Albert Muchanga, commissaire de la CUA chargé du Développement économique, du Commerce, du Tourisme, de l'Industrie et des Minéraux, a indiqué que la CUA envisage de présenter l'étude au sommet de l'Union africaine pour examen et mise en œuvre, comme l'un des prochains programmes phares de l'Agenda 2063.
Professeur d'économie de renommée mondiale et directeur de l'Institut de la Terre à l'université de Columbia, M. Sachs a félicité les dirigeants de la Commission de l'Union africaine et du Groupe de la Banque bancaire pour avoir commandé l'étude, qu'il a décrite comme " la meilleure chose " dont l'Afrique ait besoin aujourd'hui. " Un taux de croissance s'élevant à 7 % de manière continue pendant 40 ans est faisable et constitue un bon objectif pour l'Afrique ", a-t-il dit.
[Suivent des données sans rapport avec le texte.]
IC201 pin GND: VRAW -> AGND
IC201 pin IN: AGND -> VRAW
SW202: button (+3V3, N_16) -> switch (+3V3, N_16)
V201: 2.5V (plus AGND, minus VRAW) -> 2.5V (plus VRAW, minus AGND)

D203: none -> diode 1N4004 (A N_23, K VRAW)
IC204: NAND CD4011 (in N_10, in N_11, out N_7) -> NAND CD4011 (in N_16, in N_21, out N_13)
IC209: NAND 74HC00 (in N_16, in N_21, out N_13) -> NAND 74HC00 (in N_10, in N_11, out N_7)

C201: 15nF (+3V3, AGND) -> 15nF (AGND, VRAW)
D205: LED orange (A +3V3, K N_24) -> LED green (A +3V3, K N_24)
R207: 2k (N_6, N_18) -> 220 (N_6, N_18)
L'Afrique pourrait reproduire l'expérience d'autres pays comme la Chine, qui a atteint un taux de croissance d'environ 8 % entre 1980 et 2020, avec une économie et une population similaires à celles de l'Afrique d'aujourd'hui - 1,4 milliard d'habitants.
" Pour que l'Afrique atteigne ce niveau de taux de croissance, il faut que les investissements en Afrique soient beaucoup plus élevés. En Chine, le taux d'investissement par rapport au PIB a été en moyenne d'environ 40 %, et ce, de manière constante. Le taux d'investissement en Afrique a été d'environ 20 % ", a déclaré M. Sachs.
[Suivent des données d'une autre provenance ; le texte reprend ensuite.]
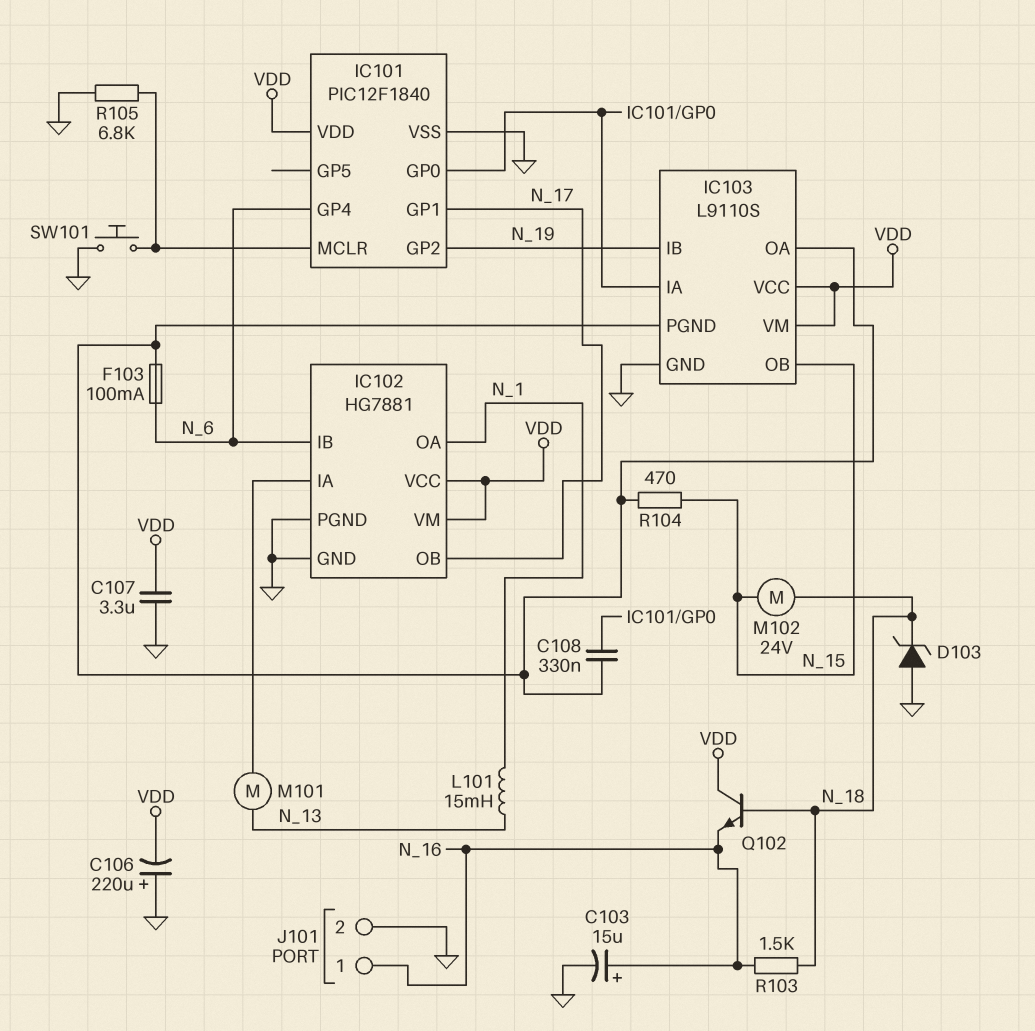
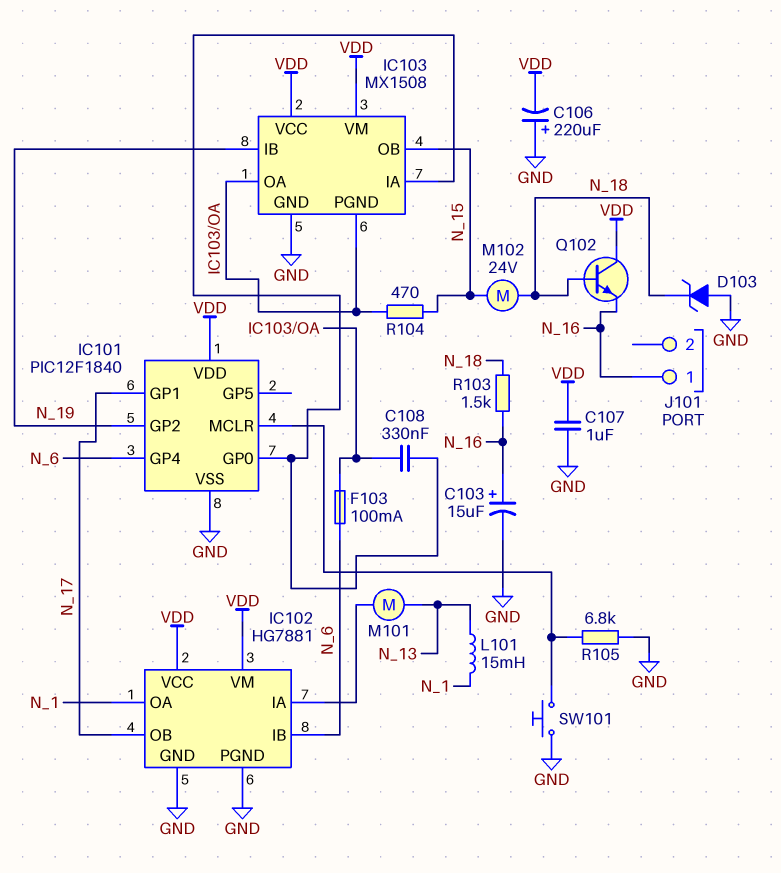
C107: 3.3uF (GND, VDD) -> 1uF (GND, VDD)
IC103: L9110S -> MX1508
J101 pin 2: GND -> none

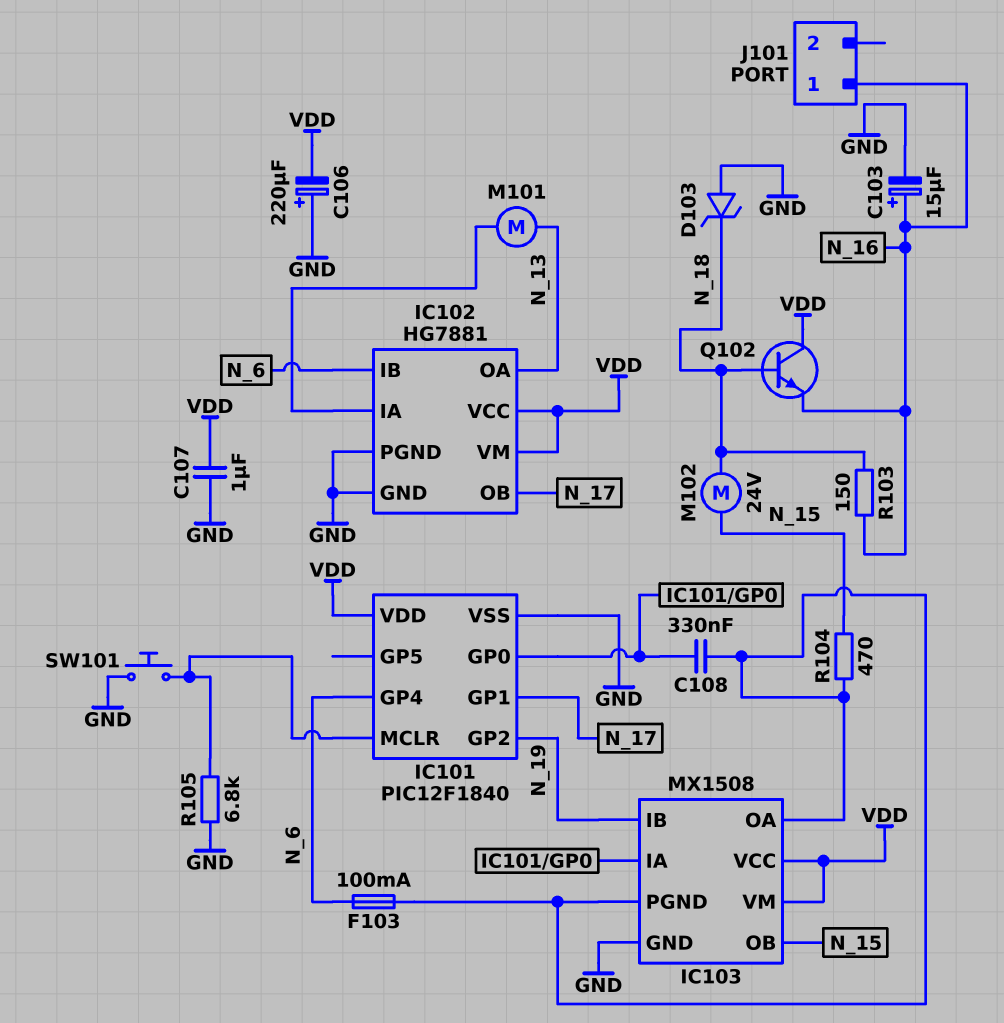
IC102 pin OA: N_1 -> N_13
L101: 15mH (N_1, N_13) -> none
R103: 1.5k (N_16, N_18) -> 150 (N_16, N_18)

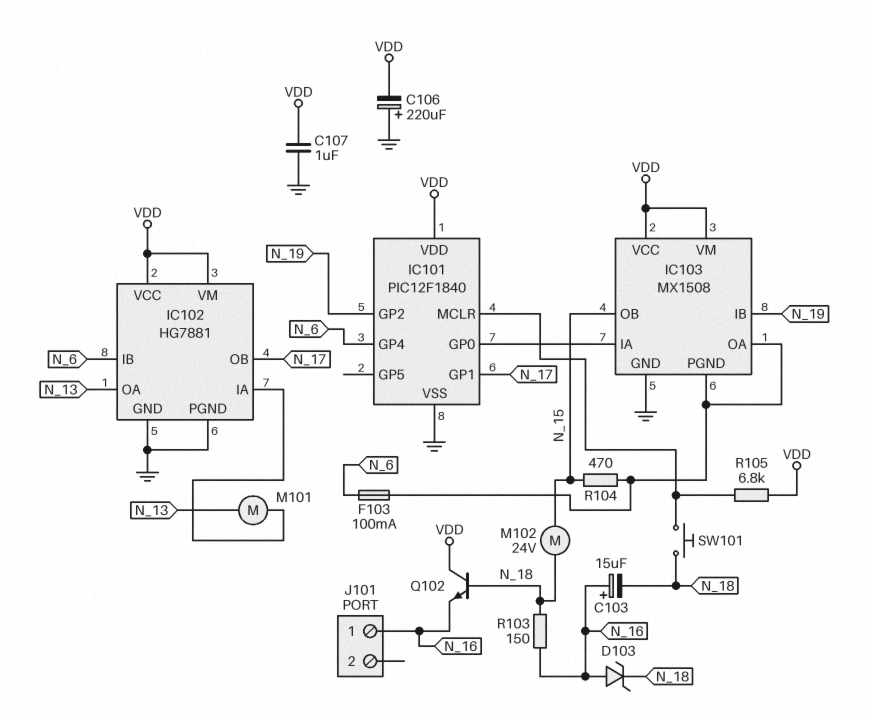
C103: 15uF (plus N_16, minus GND) -> 15uF (plus N_16, minus N_18)
C108: 330nF (IC101/GP0, IC103/OA) -> none
D103: zener (A GND, K N_18) -> zener (A N_16, K N_18)
R105: 6.8k (GND, IC101/MCLR) -> 6.8k (IC101/MCLR, VDD)
SW101: button (GND, IC101/MCLR) -> button (IC101/MCLR, N_18)

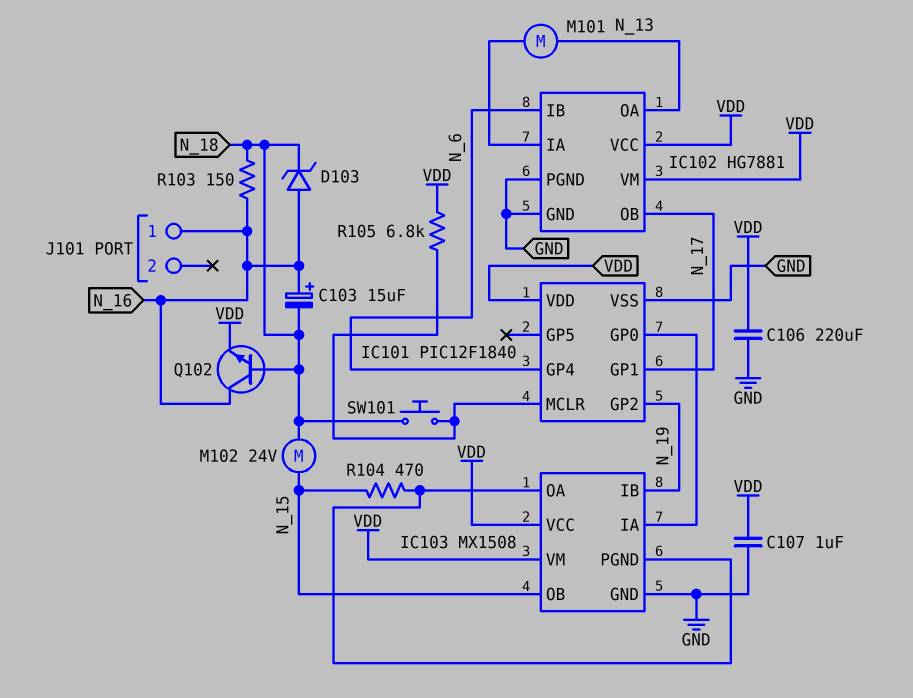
C106: 220uF (plus GND, minus VDD) -> 220uF (GND, VDD)
F103: 100mA (IC103/OA, N_6) -> none
Q102: NPN (B N_18, C VDD, E N_16) -> NPN (B N_18, C N_16, E VDD)

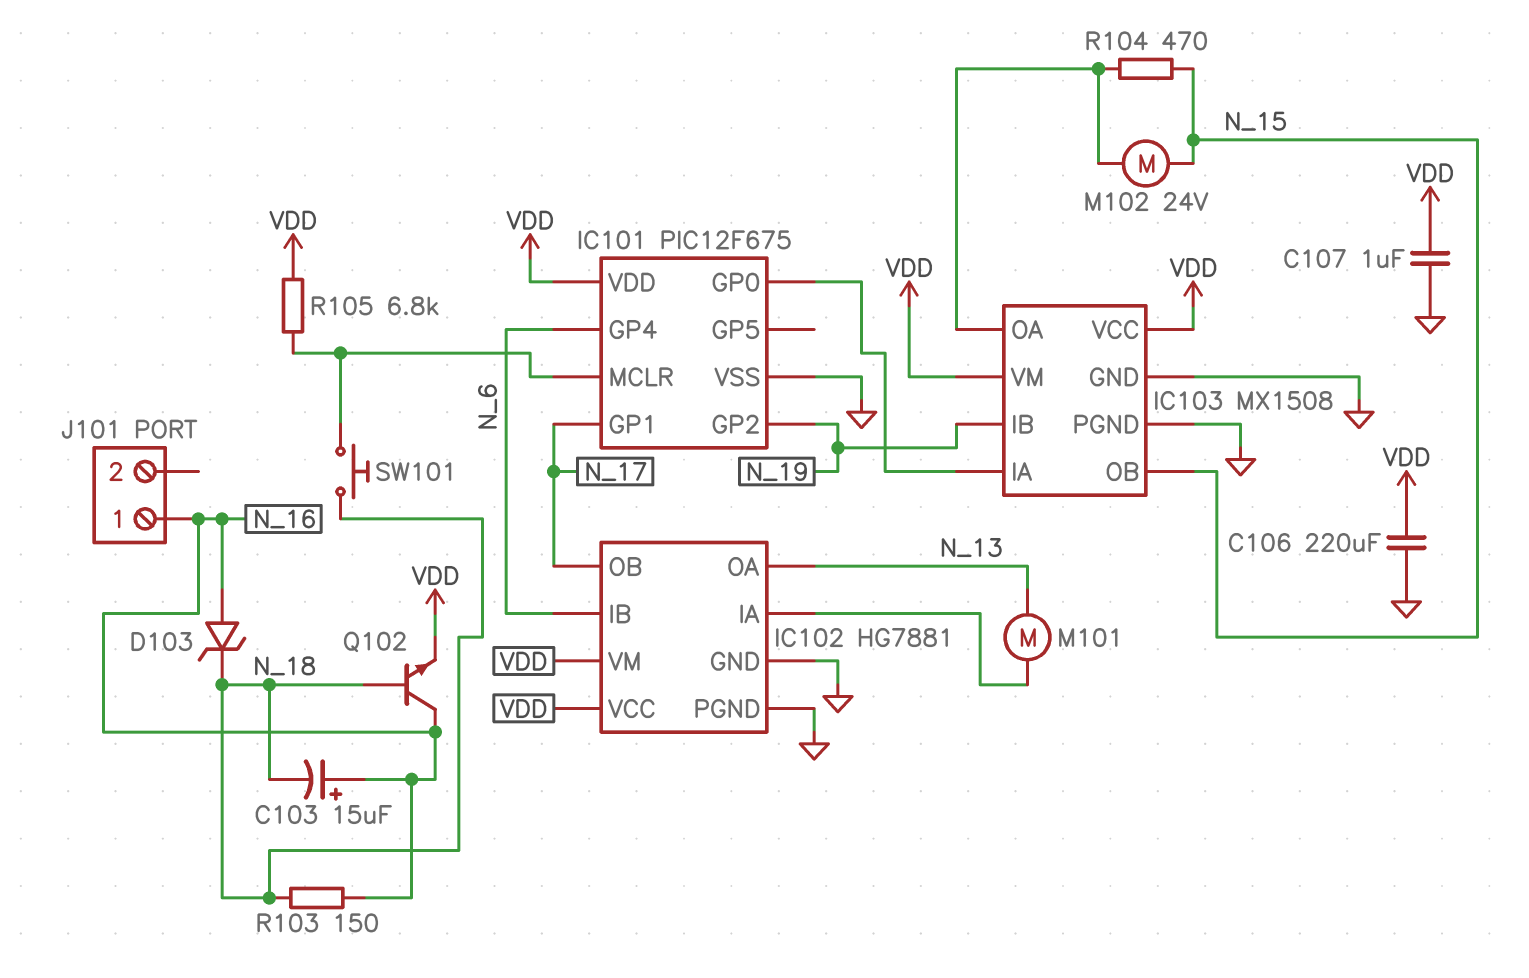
IC101: PIC12F1840 -> PIC12F675
IC103 pin PGND: IC103/OA -> GND
M102: motor 24V (N_15, N_18) -> motor 24V (IC103/OA, N_15)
Pour que 20 % de plus du PIB soient investis chaque année, il faut davantage de ressources financières, a-t-il souligné, sur la scène tant nationale qu'internationale.
Financer cette croissance portée par les investissements est important et l'Afrique a besoin d'investissements dans le capital humain, le capital d'infrastructures - qui inclue la numérisation et l'électrification -, le capital commercial et le capital naturel, qui tous exigent des investissements massifs et des politiques ciblées à tous les niveaux.
" Notre travail consiste à établir une feuille de route pour la croissance et pas seulement une analyse historique de ce qu'il s'est passé. Cette feuille de route doit pouvoir être déployée tant par les gouvernements que par l'Union africaine ", a précisé M. Sachs.
La croissance intrarégionale de l'Afrique reste faible et sa part dans le commerce mondial minime, compte tenu de la taille du marché et du potentiel de production du continent, a poursuivi M. Urama.
Malgré les nombreux défis - enjeux structurels, sectoriels et de gouvernance qu'il faut résoudre -, M. Urama reste optimiste : les résultats de l'étude, soutenus par le leadership de la Commission de l'Union africaine et du Groupe de la Banque, conduiront aux résultats souhaités.
" Il existe bon nombre d'exemples de réussites en Afrique et ailleurs, dont nous pouvons nous inspirer comme études de cas pour formuler des recommandations réalisables, applicables et transformatrices dans cette étude ", a déclaré M. Urama.